By the time we took them to the hotel, there weren’t any stores left open. “We’ll come over tomorrow morning,” Mel told Lupe. “We’ll help you pack up clothing and so forth.”
Or buy new, I thought. I found myself wondering how many times Lupe and her sons had actually worn clothing that wasn’t secondhand.
Mel and I had driven over in separate cars, and we went back the same way. “See you at home,” she said with a wave, and then set off out of the parking lot at something just under warp speed.
I took things a little slower, remembering the stenciled sign on Mason Waters’s maroon Kenworth. DRIVE SAFE. ARRIVE ALIVE.
I was making my solitary way past North Bend when I remembered Ken Leggett, the heavy-equipment operator who had found Marcella Andrade’s body months after her death. North Bend, Cle Elum, and Ellensburg are all little beads of towns strung on the necklace of I-90. Before today, we’d had only North Bend and Ellensburg. Now we had Cle Elum as well. On a whim, I turned off the freeway and made my way back to Ken Leggett’s place with the Lady in the Dash telling me over and over in the firmest possible voice that I was “off route” and to “make a U-turn where possible.”

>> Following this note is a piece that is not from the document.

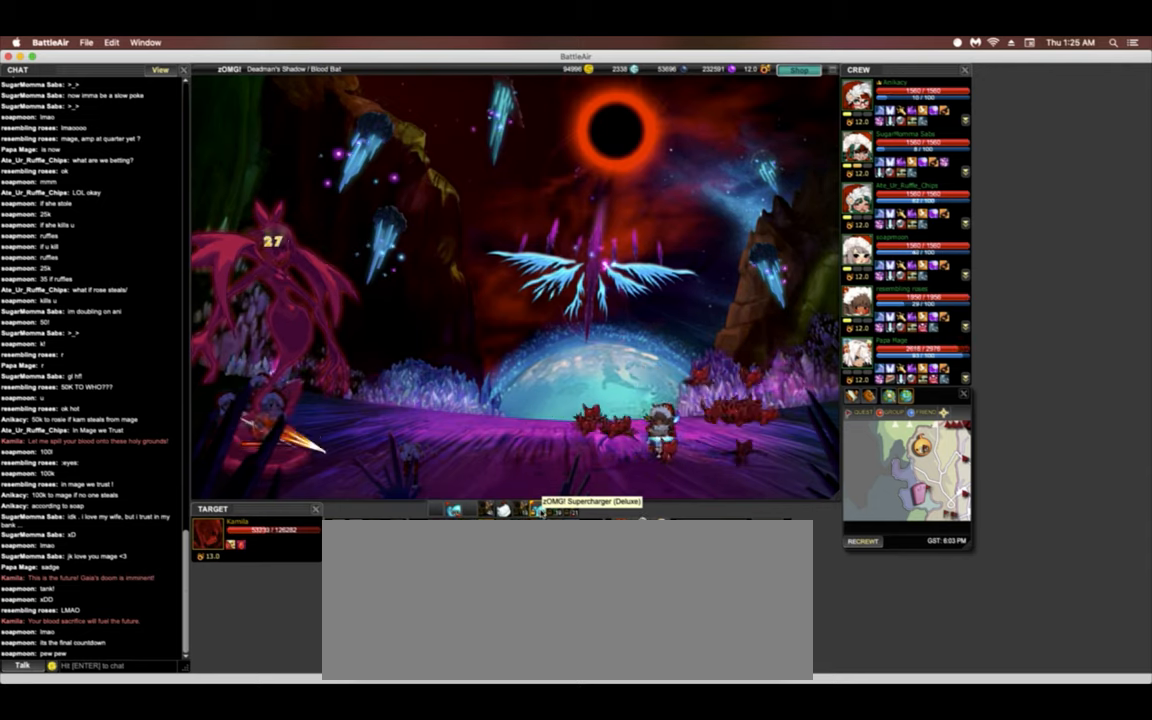
{"keys": ["4"], "events": [[43, "5", "down"], [171, "3", "down"], [171, "5", "up"], [299, "3", "up"], [448, "4", "down"]]}
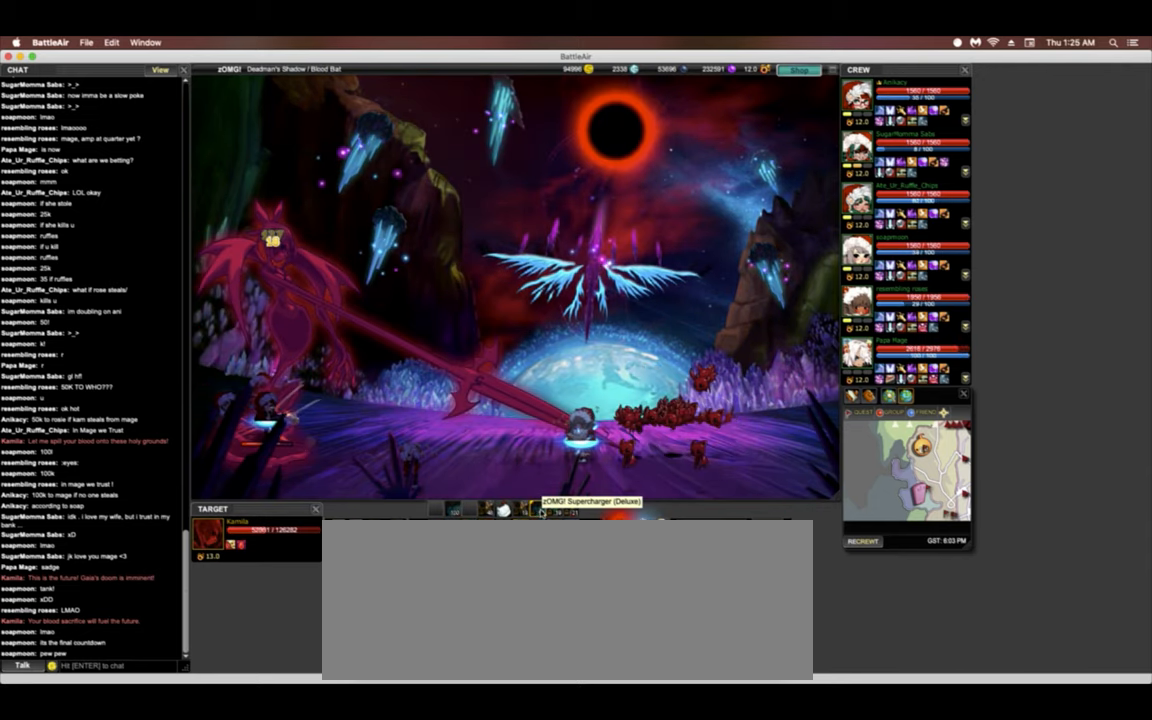
{"keys": ["7"], "events": [[86, "4", "up"], [86, "5", "down"], [214, "5", "up"], [491, "7", "down"]]}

No one answered the door at Ken Leggett’s place, but that wasn’t surprising. It was 10:00 P.M. on a Friday night. Without much worry about being wrong, I made my way to the Beaver Bar, and there he was-sloshed as can be and slouched in a corner booth.
As I came through the door, the bartender recognized me. “Don’t worry,” he said, nodding in Ken’s direction. “I already cut him off. He’s drinking straight coffee.”
When I sat down opposite him, Ken gave me a bleary-eyed stare. “Who the hell are you?” he wanted to know. “And who said you can sit here? This booth is taken.”
“I’m a cop, remember?” I said. “I’m the one who came to talk to you about that body you found in the woods.”
He stiffened. “I don’t wanna talk about it,” he said.
“I don’t blame you a bit,” I said. “So let’s talk about something else.”
“What?”
“Who do you work for again?”
“Bowdin Timber. Why? What’s it to you?”
My heart quickened as I heard the name. It was the same company that employed Tomas Rivera.
“Did you ever run into a guy by the name of Tomas Rivera?”
Ken squinted at me over the top of his coffee mug. “Sure,” he said. “I know Tommy. I’ve known him for years. On the crew we all call him Tomba, Tomba, Tomba. Don’t know why.”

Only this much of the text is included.